Breitling-Designer Sylvain Berneron macht sich auf den Weg, die Asymmetrie auf eigene Faust zu erforschen

Ursprungsgeschichte
Es ist heute schwierig herauszufinden, wie man über eine aufregende neue unabhängige Marke berichtet. Wenn ein neuer Uhrenhersteller bei Liebhabern und Sammlern Anklang findet, werden seine Uhren oft mehrere Jahre lang verkauft, bevor es überhaupt ein fertiges Produkt gibt.

Dies ist der Fall bei Berneron, der neuen Marke von Sylvain Berneron, Kreativdirektor bei Breitling. In den letzten zwei Jahren hat Berneron die Mirage entwickelt, seine erste unabhängige Uhr. Auf den ersten Blick sieht es aus wie eine wunderschöne, asymmetrische Mischung aus einer Patek Philippe Calatrava und einer Cartier Crash. Aber indem er sich weigerte, bei seiner Vision Kompromisse einzugehen, ist es Berneron gelungen, eine Uhr zu schaffen, die innen und außen etwas Einzigartiges bietet.

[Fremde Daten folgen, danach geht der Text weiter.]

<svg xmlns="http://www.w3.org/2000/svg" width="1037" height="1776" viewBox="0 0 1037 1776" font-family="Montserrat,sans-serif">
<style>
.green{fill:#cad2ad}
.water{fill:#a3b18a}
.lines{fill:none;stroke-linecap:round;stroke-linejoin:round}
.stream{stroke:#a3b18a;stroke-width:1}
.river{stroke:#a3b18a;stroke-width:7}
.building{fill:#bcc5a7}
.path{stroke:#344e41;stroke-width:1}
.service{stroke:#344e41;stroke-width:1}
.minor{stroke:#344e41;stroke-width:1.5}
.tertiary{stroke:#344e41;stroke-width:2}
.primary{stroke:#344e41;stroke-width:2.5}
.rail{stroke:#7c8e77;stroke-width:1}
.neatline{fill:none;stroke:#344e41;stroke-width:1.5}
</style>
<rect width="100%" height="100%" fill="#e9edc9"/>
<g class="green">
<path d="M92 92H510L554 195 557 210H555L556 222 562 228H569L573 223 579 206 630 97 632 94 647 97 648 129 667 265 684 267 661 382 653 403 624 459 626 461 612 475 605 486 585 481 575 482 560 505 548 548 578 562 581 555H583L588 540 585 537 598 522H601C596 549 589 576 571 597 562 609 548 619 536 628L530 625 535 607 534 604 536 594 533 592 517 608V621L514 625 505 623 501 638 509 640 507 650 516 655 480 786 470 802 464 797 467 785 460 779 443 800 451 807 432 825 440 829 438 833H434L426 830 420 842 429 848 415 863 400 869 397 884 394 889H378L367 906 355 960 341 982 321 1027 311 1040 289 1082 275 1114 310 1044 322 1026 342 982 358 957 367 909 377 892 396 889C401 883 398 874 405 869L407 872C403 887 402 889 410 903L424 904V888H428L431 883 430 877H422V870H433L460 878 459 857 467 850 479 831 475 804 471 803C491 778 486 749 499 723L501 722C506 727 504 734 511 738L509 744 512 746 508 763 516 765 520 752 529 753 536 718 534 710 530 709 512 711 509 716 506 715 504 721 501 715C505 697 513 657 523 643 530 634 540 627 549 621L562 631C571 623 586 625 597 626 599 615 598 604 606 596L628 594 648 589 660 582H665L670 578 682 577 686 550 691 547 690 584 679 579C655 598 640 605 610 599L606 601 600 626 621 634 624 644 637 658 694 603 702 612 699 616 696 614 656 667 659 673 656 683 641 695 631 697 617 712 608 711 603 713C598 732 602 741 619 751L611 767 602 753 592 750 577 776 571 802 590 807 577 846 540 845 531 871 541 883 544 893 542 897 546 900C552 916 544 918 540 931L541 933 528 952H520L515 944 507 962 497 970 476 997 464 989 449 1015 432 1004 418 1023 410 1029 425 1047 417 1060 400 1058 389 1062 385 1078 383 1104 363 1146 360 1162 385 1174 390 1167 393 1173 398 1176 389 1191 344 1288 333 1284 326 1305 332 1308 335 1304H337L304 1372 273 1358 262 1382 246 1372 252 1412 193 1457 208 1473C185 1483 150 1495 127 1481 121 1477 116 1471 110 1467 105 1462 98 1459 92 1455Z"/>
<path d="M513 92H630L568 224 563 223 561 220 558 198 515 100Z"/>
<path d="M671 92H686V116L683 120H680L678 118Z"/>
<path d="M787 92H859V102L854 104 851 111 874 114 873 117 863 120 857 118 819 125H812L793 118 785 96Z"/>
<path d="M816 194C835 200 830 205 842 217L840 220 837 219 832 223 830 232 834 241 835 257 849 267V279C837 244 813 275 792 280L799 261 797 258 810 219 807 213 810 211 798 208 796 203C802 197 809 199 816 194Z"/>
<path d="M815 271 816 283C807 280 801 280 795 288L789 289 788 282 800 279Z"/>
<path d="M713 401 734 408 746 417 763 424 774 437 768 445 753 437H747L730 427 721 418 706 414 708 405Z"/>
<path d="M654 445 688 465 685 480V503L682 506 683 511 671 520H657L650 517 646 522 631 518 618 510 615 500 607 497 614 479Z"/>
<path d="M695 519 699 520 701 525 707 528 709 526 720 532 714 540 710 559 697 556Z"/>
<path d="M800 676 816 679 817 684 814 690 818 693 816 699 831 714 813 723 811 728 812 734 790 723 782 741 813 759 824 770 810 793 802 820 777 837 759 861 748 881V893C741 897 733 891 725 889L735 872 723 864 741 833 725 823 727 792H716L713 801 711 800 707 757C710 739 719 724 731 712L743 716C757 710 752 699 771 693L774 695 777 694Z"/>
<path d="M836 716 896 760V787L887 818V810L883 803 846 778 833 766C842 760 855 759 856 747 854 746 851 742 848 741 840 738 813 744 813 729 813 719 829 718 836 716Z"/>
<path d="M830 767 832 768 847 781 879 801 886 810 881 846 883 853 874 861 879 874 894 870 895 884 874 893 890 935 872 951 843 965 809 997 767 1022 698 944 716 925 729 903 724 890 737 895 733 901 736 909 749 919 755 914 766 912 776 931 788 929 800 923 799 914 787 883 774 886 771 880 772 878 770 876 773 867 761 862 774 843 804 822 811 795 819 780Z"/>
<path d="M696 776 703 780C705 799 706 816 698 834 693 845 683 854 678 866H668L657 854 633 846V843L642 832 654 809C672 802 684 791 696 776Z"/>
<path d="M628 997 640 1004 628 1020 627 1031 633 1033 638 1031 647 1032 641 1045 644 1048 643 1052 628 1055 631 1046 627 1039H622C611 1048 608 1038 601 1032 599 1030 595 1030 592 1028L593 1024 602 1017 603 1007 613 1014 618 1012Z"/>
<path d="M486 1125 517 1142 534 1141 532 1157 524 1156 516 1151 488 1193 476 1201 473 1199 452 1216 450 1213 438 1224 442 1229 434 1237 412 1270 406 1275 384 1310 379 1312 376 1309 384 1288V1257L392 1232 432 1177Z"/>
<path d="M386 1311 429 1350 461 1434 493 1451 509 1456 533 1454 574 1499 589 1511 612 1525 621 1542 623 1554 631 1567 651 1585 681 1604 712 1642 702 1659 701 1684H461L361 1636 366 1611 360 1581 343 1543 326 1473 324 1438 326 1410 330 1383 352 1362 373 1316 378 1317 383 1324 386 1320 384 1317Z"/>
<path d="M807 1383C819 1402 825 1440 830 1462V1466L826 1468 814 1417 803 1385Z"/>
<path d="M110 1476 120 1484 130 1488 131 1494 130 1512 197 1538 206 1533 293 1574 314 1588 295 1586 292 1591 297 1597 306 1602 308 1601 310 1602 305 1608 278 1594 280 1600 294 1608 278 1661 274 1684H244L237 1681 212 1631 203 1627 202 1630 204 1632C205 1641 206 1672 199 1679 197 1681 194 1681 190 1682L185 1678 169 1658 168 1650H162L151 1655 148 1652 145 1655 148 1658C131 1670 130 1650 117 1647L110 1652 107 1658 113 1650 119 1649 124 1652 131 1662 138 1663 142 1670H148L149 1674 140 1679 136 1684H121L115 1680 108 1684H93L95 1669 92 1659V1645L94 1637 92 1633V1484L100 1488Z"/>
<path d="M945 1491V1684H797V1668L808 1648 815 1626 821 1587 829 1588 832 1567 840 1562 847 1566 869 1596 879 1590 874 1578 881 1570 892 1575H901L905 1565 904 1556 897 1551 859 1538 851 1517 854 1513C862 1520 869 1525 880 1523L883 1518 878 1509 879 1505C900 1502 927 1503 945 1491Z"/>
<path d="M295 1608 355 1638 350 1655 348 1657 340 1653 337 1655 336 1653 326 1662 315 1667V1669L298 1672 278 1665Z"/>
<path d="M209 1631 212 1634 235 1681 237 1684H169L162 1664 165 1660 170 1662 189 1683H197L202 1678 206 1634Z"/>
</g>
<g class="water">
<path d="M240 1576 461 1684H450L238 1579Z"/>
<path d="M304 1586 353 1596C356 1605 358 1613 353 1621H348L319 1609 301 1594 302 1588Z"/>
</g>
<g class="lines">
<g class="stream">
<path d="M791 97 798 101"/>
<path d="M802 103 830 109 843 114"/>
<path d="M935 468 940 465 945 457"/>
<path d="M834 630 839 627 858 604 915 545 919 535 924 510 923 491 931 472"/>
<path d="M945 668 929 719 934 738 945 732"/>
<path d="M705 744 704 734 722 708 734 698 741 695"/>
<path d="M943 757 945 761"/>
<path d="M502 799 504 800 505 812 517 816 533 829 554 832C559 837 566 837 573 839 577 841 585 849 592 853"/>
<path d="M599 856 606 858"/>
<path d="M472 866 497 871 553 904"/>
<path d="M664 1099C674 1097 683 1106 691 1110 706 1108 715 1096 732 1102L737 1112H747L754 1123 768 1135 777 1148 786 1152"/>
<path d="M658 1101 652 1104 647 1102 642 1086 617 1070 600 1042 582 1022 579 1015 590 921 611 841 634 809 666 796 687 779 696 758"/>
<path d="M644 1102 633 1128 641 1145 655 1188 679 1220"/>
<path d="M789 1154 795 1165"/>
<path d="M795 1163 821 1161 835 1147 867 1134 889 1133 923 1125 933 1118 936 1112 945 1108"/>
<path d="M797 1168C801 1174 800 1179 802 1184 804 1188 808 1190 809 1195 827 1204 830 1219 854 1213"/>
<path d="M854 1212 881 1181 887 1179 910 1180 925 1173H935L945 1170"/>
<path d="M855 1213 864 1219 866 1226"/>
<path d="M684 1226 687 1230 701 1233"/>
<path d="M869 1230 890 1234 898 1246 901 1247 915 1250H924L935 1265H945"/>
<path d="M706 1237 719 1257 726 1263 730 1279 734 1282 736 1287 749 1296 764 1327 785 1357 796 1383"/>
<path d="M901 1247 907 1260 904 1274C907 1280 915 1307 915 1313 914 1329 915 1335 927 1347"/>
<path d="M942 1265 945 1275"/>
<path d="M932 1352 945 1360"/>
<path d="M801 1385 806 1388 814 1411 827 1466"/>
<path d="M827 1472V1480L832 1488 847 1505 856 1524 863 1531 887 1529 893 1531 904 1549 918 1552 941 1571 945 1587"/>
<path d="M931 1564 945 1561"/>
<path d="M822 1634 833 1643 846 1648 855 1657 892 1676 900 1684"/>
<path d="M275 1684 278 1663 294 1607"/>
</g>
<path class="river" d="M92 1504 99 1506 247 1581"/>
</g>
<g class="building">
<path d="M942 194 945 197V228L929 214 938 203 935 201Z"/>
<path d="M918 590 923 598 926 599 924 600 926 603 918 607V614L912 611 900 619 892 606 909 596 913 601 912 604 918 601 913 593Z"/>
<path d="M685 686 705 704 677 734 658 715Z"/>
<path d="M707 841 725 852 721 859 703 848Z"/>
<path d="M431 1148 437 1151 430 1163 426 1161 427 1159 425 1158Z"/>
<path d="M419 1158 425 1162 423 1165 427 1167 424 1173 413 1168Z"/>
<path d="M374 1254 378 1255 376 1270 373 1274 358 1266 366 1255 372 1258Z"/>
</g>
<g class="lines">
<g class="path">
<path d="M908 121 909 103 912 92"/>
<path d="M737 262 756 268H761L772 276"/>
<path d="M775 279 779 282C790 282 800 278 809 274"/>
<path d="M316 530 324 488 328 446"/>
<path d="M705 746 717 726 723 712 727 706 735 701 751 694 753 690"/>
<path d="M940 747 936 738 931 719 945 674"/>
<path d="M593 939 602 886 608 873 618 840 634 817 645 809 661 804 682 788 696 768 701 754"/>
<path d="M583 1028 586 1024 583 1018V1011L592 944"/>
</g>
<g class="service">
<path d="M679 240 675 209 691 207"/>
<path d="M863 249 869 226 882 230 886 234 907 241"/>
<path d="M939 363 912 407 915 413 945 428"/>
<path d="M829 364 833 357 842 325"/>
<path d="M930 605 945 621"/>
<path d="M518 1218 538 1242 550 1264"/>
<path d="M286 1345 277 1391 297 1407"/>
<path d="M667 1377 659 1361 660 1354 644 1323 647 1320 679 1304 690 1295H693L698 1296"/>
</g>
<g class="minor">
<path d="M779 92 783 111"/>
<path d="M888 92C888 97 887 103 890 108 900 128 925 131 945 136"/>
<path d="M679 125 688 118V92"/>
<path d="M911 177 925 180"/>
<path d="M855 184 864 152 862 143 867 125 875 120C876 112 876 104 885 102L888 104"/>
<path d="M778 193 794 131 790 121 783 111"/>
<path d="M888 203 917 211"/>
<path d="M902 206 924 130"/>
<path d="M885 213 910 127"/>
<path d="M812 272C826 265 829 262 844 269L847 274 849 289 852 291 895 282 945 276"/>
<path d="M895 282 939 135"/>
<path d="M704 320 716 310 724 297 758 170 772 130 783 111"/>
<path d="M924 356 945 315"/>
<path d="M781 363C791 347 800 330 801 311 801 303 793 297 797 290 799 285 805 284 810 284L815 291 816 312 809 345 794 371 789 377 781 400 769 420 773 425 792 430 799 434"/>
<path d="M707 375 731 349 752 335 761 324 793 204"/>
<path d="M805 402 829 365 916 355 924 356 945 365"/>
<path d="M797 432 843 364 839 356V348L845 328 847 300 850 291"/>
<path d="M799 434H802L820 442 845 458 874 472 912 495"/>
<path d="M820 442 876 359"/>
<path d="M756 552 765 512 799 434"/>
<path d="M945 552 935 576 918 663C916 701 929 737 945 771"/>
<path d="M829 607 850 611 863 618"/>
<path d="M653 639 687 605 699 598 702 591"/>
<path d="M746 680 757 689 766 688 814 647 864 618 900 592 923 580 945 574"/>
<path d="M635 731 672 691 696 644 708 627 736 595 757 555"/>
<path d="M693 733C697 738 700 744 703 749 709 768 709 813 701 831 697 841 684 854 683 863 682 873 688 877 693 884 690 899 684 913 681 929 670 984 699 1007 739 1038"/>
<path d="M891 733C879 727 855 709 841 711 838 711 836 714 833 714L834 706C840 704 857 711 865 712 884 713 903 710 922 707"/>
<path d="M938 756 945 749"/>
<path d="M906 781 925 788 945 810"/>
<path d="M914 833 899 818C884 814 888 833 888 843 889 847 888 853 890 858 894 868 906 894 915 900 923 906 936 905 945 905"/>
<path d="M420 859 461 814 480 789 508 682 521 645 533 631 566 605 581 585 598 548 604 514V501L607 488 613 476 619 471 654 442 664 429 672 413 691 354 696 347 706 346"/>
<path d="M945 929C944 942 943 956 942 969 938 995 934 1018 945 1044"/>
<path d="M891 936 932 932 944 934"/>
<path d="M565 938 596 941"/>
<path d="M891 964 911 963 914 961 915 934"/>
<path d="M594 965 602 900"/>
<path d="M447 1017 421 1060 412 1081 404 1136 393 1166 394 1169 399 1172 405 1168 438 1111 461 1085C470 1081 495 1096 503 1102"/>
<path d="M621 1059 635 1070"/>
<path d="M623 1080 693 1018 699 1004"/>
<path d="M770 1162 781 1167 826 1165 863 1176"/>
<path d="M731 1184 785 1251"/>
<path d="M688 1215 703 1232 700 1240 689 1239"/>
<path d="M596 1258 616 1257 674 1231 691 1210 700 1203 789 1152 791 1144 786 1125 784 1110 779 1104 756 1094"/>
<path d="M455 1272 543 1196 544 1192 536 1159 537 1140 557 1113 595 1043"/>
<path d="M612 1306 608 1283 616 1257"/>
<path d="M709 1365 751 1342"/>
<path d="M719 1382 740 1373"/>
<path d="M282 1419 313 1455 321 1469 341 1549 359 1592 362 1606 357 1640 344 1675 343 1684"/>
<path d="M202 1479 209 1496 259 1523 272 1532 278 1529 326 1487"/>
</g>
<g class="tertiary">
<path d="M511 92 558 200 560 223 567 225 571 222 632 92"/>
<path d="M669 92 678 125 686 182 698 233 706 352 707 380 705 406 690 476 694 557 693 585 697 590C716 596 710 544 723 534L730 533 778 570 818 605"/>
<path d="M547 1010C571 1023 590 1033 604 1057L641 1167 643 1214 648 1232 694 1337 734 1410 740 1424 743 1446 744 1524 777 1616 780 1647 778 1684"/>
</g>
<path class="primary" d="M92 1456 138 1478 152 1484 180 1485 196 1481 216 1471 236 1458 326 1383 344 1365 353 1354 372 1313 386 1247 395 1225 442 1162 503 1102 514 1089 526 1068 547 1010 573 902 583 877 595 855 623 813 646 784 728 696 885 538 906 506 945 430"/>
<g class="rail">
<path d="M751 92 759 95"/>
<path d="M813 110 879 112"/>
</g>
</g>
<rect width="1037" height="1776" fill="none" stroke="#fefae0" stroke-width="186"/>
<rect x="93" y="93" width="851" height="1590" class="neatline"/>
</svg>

„Stellen wir uns vor, Sie gehen in ein Haus, aber man sagt Ihnen, dass Sie nicht durch eine Tür hineingehen dürfen“, sagt Berneron. „Da wünscht man sich nichts sehnlicher, als durch diese Tür zu gehen. Für mich war diese Tür in der Uhrmacherei die Symmetrie.“ Berneron war in den letzten 15 Jahren als Produktdesigner für große Marken tätig – zunächst für große Automobilhersteller wie BMW, bevor er zu Breitling wechselte. Dank der Beziehung, die er mit dem CEO von Breitling, Georges Kern, aufgebaut hat, konnte er seine eigene unabhängige Marke gründen und gleichzeitig seinen kreativen Aufgaben bei Breitling auf Teilzeitbasis nachgehen.

„Designer beschränken sich darauf, den Ton oder die Stimme der Marke, für die sie arbeiten, so anzupassen, wie sie sollten“, sagt Berneron. „Aber ich kam an einen Punkt, an dem ich etwas nur für mich tun und diese verdammte Tür öffnen wollte.“ Er sagt, er habe es völlig auf den Kopf gestellt, und mit der Mirage macht er all die Dinge, zu denen man ihm seit seiner Tätigkeit in der Uhrenindustrie nichts gesagt hat: ein asymmetrisches Gehäuse, ein Uhrwerk, ein Goldkaliber und die Reihenfolge der Zeiger umgedreht.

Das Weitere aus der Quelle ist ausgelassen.